# Laptop won't connect to my wireless connection



## abjsweb (Sep 21, 2006)

:4-dontkno what's wrong

i need some advise regarding my laptop which is supplied by our company to be able to work at home if needed... Well at my home i have a desktop computer as well as my own laptop computer and i have a router that connects my 2 computer wireless. I accepted the laptop suggestion from our work thinking that it won't have a problem and just be able to connect to my router at home wireless since it connects at work wireless....UNFORTUNATELY.. didn't work.

WHat do you think is the problem? i guess my router is not an issue neither my internet connection since i have a cable internet and my 2 computer just work fine.. but still i can't figure out why this laptop don't work. it has a 802.11g wireless card.. but it will never connect.
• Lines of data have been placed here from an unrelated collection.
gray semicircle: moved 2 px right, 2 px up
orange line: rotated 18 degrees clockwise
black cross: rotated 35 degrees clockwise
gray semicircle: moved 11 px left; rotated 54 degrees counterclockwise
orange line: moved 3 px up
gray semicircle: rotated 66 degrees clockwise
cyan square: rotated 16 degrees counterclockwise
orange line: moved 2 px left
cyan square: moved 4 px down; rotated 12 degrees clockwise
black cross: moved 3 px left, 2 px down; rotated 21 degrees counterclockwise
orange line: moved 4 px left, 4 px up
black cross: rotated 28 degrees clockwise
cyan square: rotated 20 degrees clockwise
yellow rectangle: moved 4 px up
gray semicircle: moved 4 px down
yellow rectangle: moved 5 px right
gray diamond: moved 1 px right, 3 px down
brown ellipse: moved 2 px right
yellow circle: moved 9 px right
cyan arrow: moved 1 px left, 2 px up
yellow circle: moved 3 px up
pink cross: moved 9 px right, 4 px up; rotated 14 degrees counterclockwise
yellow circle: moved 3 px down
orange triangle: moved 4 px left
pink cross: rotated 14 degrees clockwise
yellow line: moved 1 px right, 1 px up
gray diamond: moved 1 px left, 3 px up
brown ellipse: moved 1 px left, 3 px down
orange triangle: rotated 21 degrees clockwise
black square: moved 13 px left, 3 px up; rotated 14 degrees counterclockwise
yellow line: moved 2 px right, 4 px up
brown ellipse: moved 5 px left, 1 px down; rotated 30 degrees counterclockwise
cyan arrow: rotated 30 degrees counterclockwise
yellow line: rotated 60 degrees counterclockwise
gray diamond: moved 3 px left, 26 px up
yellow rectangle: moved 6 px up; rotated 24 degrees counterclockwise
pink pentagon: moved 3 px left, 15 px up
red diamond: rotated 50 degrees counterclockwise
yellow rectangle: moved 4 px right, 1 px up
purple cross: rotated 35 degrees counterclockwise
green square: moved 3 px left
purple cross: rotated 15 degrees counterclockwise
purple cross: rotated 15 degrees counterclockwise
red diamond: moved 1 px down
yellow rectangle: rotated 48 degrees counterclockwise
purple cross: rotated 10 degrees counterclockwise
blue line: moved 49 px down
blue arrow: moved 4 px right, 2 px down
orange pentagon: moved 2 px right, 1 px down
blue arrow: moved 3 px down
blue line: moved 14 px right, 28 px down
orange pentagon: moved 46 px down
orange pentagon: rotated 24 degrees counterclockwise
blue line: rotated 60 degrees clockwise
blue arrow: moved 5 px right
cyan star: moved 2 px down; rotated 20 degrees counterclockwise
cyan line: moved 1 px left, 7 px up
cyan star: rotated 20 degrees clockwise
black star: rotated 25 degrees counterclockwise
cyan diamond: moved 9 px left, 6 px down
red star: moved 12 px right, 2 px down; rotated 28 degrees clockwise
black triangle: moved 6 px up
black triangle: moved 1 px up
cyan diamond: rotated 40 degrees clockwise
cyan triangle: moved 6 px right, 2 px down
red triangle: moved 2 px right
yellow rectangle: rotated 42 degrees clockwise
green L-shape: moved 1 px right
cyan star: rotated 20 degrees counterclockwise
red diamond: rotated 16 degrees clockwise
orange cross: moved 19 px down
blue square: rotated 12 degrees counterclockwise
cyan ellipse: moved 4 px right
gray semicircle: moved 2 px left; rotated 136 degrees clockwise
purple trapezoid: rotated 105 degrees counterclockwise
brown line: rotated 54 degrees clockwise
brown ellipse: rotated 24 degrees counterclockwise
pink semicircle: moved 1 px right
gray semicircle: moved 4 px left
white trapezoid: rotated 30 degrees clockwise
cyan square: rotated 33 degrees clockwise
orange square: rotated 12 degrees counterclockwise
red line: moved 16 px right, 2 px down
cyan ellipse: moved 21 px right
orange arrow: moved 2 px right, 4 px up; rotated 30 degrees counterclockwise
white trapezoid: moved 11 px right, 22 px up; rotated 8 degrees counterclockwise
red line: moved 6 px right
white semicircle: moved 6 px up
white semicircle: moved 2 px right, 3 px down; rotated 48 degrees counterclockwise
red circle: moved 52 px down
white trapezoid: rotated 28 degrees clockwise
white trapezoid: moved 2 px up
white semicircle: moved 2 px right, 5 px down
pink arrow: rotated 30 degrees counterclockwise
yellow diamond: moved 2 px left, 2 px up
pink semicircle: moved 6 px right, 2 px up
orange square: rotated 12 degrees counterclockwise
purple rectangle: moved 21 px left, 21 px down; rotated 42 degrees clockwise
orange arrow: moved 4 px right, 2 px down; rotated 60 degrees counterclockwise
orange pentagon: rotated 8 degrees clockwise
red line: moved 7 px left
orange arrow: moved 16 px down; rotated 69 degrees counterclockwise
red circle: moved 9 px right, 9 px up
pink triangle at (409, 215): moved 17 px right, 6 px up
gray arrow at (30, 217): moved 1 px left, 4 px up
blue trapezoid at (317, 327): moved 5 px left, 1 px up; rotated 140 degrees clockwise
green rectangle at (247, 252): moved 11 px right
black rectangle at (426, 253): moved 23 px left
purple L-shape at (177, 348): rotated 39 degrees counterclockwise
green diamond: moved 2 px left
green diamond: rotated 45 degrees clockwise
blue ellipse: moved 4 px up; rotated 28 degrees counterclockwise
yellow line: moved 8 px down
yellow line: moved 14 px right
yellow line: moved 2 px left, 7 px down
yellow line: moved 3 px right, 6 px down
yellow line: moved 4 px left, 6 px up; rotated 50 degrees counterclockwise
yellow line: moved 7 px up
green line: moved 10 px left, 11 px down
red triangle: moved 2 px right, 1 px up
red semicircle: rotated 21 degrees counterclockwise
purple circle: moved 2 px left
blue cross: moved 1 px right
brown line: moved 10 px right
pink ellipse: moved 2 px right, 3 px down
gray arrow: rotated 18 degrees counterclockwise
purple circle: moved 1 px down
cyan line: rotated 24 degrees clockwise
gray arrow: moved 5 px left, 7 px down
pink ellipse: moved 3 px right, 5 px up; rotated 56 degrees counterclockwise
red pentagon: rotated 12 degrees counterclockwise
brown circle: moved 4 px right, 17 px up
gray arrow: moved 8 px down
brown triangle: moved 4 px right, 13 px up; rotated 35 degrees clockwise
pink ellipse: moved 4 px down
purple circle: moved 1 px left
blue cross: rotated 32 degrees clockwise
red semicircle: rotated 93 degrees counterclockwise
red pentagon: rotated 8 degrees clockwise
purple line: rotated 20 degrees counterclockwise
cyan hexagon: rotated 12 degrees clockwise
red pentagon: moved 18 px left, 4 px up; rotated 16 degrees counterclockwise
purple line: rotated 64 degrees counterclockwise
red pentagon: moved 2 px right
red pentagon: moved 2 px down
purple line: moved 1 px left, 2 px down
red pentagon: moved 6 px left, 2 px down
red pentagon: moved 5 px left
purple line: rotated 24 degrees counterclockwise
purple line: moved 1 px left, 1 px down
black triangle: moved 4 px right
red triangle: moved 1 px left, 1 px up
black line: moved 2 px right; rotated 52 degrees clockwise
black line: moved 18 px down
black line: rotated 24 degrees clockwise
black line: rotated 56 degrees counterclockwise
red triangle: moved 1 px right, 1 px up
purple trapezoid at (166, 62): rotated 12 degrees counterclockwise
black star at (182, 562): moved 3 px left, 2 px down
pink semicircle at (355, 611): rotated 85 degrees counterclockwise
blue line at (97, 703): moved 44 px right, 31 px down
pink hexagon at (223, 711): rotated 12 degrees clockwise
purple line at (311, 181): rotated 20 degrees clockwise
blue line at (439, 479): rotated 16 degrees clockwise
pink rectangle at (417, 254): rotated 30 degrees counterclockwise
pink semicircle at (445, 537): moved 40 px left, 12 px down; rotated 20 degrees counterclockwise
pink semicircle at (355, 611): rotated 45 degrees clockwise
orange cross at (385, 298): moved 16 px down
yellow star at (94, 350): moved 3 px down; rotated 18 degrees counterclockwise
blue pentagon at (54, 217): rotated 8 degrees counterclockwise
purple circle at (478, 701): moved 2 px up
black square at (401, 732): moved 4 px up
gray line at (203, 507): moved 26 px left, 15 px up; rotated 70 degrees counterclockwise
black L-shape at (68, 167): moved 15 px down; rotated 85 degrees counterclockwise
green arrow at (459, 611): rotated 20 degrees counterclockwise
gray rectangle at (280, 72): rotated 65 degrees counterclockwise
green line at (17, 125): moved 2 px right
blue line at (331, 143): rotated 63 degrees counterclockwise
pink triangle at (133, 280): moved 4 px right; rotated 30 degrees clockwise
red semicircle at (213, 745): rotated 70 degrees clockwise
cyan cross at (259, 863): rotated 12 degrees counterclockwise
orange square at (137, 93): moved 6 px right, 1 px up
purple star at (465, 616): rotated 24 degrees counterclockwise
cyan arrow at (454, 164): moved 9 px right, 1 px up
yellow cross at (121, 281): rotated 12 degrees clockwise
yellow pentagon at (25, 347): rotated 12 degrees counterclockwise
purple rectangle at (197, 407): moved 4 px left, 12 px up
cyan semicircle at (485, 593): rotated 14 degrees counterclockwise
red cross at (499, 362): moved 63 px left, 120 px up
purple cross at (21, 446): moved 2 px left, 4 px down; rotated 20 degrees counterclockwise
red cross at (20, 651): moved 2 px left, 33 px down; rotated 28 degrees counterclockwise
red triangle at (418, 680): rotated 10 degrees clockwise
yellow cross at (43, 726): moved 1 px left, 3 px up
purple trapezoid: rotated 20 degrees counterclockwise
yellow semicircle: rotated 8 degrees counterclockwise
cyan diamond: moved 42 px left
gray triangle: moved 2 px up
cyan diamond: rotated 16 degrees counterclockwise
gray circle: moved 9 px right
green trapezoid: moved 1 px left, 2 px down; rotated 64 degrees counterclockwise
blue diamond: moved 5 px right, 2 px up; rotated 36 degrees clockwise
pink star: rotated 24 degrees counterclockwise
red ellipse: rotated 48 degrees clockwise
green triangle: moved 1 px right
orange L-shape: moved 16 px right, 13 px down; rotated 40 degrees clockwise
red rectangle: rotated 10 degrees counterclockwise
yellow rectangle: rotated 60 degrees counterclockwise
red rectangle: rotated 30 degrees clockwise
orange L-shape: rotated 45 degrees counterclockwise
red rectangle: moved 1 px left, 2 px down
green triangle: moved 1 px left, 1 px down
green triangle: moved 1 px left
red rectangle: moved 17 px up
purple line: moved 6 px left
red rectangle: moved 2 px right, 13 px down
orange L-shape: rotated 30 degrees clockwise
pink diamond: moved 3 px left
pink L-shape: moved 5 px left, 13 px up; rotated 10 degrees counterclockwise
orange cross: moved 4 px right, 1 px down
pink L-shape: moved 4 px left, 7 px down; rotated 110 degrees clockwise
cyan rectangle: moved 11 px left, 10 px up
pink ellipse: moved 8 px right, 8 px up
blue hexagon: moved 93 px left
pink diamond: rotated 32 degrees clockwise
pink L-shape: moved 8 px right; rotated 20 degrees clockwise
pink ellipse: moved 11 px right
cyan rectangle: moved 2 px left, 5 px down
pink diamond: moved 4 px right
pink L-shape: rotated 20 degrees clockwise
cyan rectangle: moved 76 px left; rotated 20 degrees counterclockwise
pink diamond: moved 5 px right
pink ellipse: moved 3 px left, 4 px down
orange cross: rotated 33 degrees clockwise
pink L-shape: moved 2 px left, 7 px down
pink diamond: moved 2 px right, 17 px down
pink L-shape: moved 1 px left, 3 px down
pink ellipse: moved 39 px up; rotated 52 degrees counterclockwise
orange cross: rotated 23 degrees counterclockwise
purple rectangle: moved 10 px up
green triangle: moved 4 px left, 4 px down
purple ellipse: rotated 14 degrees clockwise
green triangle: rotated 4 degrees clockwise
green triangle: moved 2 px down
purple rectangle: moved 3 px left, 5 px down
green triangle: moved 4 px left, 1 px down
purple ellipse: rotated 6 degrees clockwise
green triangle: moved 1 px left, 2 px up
IS there a configuration that i need to set up and change to be able to access my wireless connection at home... please help


----------



## Cellus (Aug 31, 2006)

Can your laptop see your home wireless connection? Double-click the Wireless Network Connection icon in your system tray/notification area and click "Refresh network list". Your home wireless connection should appear on the list - click on the Connect button on the lower-right corner of the window to connect to it. If you enter the properties of the home connection on your laptop you can set it as a preferred network and have it connect automatically so you don't have to do it yourself manually each time.


----------



## abjsweb (Sep 21, 2006)

No, this office laptop i have can't see the connection .... unlike my own personal laptop.. once i refresh the network list and i see connections available and just go ahead and connect... for some reason i don't know why this other laptop won't... but once i bring it back to work.. i have no problem connecting on the internet.. its just right there .. how do i set the ip configuration manually... if i need to do that... in which i'm wondering if i need to do it since that laptop has a wireless 802.11g... please advise

thank you for your response


----------



## johnwill (Sep 26, 2002)

Check the router's opitons and see if you have any proprietary "turbo" modes enabled, disable them if you do. I had to turn of 802.11b compatibility on my new router to make my laptop see it for some reason.


----------